Republikaner erobern eventuell "House"

Im Abgeordnetenhaus wurden alle 435 Sitze neu gewählt. Unter anderem durch die Änderung von Wahlkreisgrenzen gingen die oppositionellen Republikaner mit einem Vorteil ins Rennen. Prognosen sagten ihnen einen Zugewinne von zehn bis 20 Sitzen vorher, auch ein Erdrutschsieg schien möglich. Einer Prognose des US-Senders ABC zufolge waren die Republikaner mit 207 zu 187 Sitzen in Führung, während 41 Wahlkreise noch auszuzählen waren. Die Wahl 2020 hatten die Demokraten mit 222 zu 213 Sitzen gewonnen. Der republikanische Minderheitsführer Kevin McCarthy erklärte seine Partei noch Vorliegen entsprechender Prognosen zum Sieger. “Es ist klar, dass wir uns das Abgeordnetenhaus zurückholen werden”, sagte er in der Nacht auf Mittwoch bei einem kurzen Auftritt in Washington.

··········

Aufgabenstellung » Erkläre anhand des Auszugs zur Wahl des Abgeordnetenhauses in ein bis drei Sätzen, weshalb die Republikaner mit einem Vorteil ins Rennen gingen.

··········

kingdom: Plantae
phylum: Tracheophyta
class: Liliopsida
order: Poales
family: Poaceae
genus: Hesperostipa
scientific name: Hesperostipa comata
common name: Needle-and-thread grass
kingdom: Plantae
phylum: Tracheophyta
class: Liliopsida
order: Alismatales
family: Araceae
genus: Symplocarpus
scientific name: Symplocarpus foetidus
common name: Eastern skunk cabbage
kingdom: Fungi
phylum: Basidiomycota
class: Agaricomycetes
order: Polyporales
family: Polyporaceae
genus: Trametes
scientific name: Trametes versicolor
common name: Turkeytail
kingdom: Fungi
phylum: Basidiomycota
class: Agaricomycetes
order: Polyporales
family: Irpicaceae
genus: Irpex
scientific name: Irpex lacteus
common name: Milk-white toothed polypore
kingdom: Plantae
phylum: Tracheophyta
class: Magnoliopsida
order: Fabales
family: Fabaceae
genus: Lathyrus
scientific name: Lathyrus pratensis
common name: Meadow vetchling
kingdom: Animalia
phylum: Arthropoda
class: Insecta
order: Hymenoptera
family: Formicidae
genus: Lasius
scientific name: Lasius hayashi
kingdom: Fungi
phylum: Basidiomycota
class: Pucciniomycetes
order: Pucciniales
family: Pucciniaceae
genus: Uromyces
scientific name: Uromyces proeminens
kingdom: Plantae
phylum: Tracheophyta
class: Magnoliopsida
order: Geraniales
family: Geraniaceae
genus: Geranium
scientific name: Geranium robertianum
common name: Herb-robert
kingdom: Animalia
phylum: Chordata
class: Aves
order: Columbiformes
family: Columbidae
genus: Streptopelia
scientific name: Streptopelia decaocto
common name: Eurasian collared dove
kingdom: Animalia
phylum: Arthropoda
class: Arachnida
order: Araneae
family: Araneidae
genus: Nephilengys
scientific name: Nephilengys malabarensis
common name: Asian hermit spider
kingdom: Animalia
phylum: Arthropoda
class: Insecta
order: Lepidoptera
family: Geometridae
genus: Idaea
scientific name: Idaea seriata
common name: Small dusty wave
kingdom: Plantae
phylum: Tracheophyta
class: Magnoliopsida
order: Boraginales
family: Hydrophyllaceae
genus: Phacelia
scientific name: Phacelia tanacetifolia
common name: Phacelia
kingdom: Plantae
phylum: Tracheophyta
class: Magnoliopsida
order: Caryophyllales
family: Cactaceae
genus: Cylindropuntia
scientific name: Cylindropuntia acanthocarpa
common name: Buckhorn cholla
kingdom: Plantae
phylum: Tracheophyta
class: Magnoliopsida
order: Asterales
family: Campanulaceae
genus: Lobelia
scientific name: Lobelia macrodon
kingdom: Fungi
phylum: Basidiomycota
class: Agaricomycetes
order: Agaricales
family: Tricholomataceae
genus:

··········

Die Ausgabe » Die Republikaner gingen unter anderem wegen der Änderung von Wahlkreisgrenzen mit einem Vorteil in die Wahl, bei der alle 435 Sitze neu vergeben wurden.